AT&T has begun pilots of a free voice-enabled directory assistance program in Bakersfield, Calif.; Columbus, Ohio; and Oklahoma City. The application, developed with Nuance, is a customized user interface for its 1-800-YellowPages service. The service is available to AT&T land line or cell phone customers.

AT&T is supporting the service with advertising. "In this day and age we are witnessing the slow demise of traditional advertising media like radio, newspaper and television. Satellite radio is eroding traditional radio ad revenues. Pay-per-click Web site advertisements threaten newspapers. Personal video recorders decrease the number of times a commercial is viewed. Companies are indeed looking for new ways to advertise and connect with their customer base and phone-based DA advertisements can be one of these new ways," explains Daniel Hong, lead analyst at Datamonitor.

Directory assistance, data management, and operator services provider VoltDelta, integrated Nuance's directory assistance application into its advertising platform, data, database services, and operator interfaces to enable name and number search via speech recognition for AT&T customers.
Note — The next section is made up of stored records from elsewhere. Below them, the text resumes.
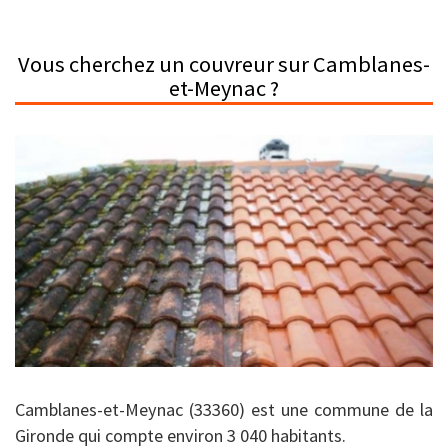
Vous cherchez un couvreur sur Camblanes-
et-Meynac ?
Camblanes-et-Meynac (33360) est une commune de la
Gironde qui compte environ 3 040 habitants.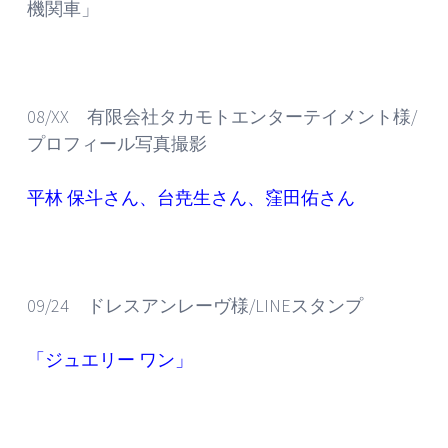
機関車」
08/XX 有限会社タカモトエンターテイメント様/
プロフィール写真撮影
平林 保斗さん、台尭生さん、窪田佑さん
09/24 ドレスアンレーヴ様/LINEスタンプ
「
ジュエリー ワン
」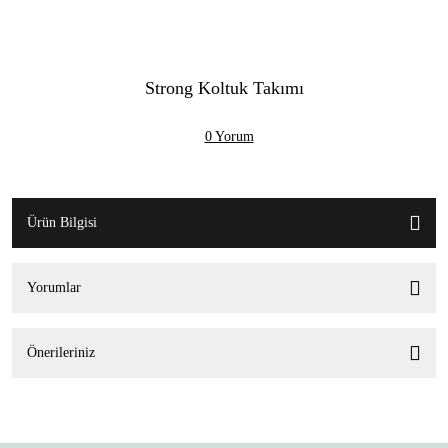
Strong Koltuk Takımı
0 Yorum
Ürün Bilgisi
Yorumlar
Önerileriniz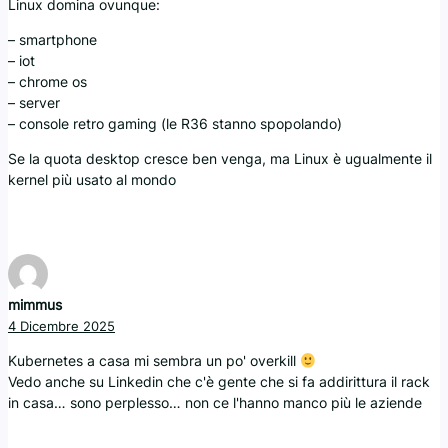
Linux domina ovunque:
– smartphone
– iot
– chrome os
– server
– console retro gaming (le R36 stanno spopolando)
Se la quota desktop cresce ben venga, ma Linux è ugualmente il
kernel più usato al mondo
mimmus
4 Dicembre 2025
Kubernetes a casa mi sembra un po' overkill
Vedo anche su Linkedin che c'è gente che si fa addirittura il rack
in casa… sono perplesso… non ce l'hanno manco più le aziende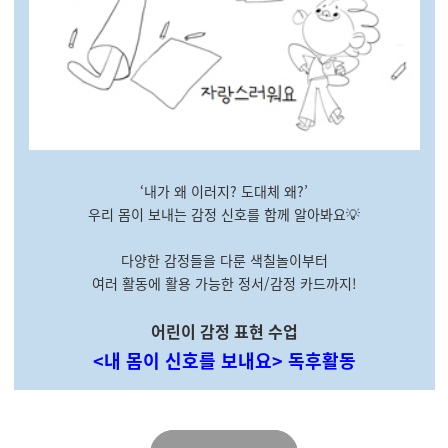
‘내가 왜 이러지? 도대체 왜?’
우리 몸이 보내는 감정 신호를 함께 알아봐요💡
다양한 감정들을 다룬 색칠놀이부터
여러 활동에 활용 가능한 정서/감정 카드까지!
어린이 감정 표현 수업
<내 몸이 신호를 보내요> 독후활동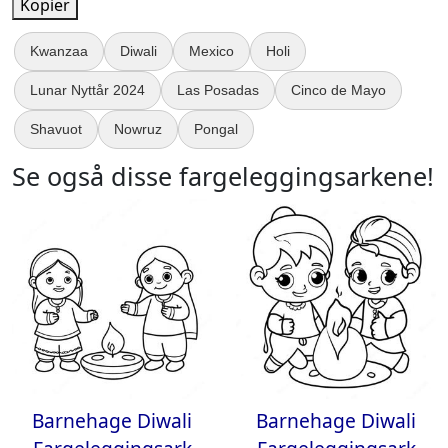
Kopier
Kwanzaa
Diwali
Mexico
Holi
Lunar Nyttår 2024
Las Posadas
Cinco de Mayo
Shavuot
Nowruz
Pongal
Se også disse fargeleggingsarkene!
Barnehage Diwali
Barnehage Diwali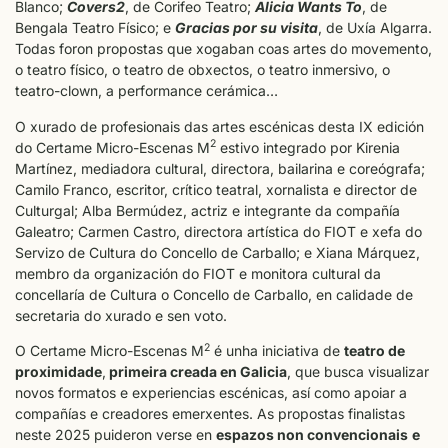
Blanco;
Covers2
, de Corifeo Teatro;
Alicia Wants To
, de
Bengala Teatro Físico; e
Gracias por su visita
, de Uxía Algarra.
Todas foron propostas que xogaban coas artes do movemento,
o teatro físico, o teatro de obxectos, o teatro inmersivo, o
teatro-clown, a performance cerámica…
O xurado de profesionais das artes escénicas desta IX edición
2
do Certame Micro-Escenas M
estivo integrado por Kirenia
Martínez, mediadora cultural, directora, bailarina e coreógrafa;
Camilo Franco, escritor, crítico teatral, xornalista e director de
Culturgal; Alba Bermúdez, actriz e integrante da compañía
Galeatro; Carmen Castro, directora artística do FIOT e xefa do
Servizo de Cultura do Concello de Carballo; e Xiana Márquez,
membro da organización do FIOT e monitora cultural da
concellaría de Cultura o Concello de Carballo, en calidade de
secretaria do xurado e sen voto.
2
O Certame Micro-Escenas M
é unha iniciativa de
teatro de
proximidade
,
primeira creada en Galicia
, que busca visualizar
novos formatos e experiencias escénicas, así como apoiar a
compañías e creadores emerxentes. As propostas finalistas
neste 2025 puideron verse en
espazos non convencionais
e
The user calls into the DA system and speaks the name of a specific business or a category of businesses; the verbal request is recognized by the speech system, which delivers possible matches using text-to-speech. From here, the user can select from the list of possible matches or start the search over again. Before receiving the information or being connected to the business, callers hear short audio ads relevant to their listing requests.

There are other free directory assistance services available to callers that are similar to AT&T's offering, but "bringing AT&T to the party is going to be much more market changing," says Brad Schorer, senior vice president of marketing, VoltDelta. "There are some brand recognition issues that can be overcome when targeting advertisers with the AT&T brand."

These services could easily become more prevalent because "DA does not require highly trained agents as it is a relatively easy task. Due to its flexibility and automation capability speech serves as a perfect complement to DA solutions," Hong states.

"This is a pretty unique application in that you can take what was once a paid service and, through the addition of an interactive capability of serving up ads, offer it for free," Schorer asserts. "This really opens up a lot of opportunities with what you can do with consumers and speech automation. It has the potential to be expanded to a multimodal service."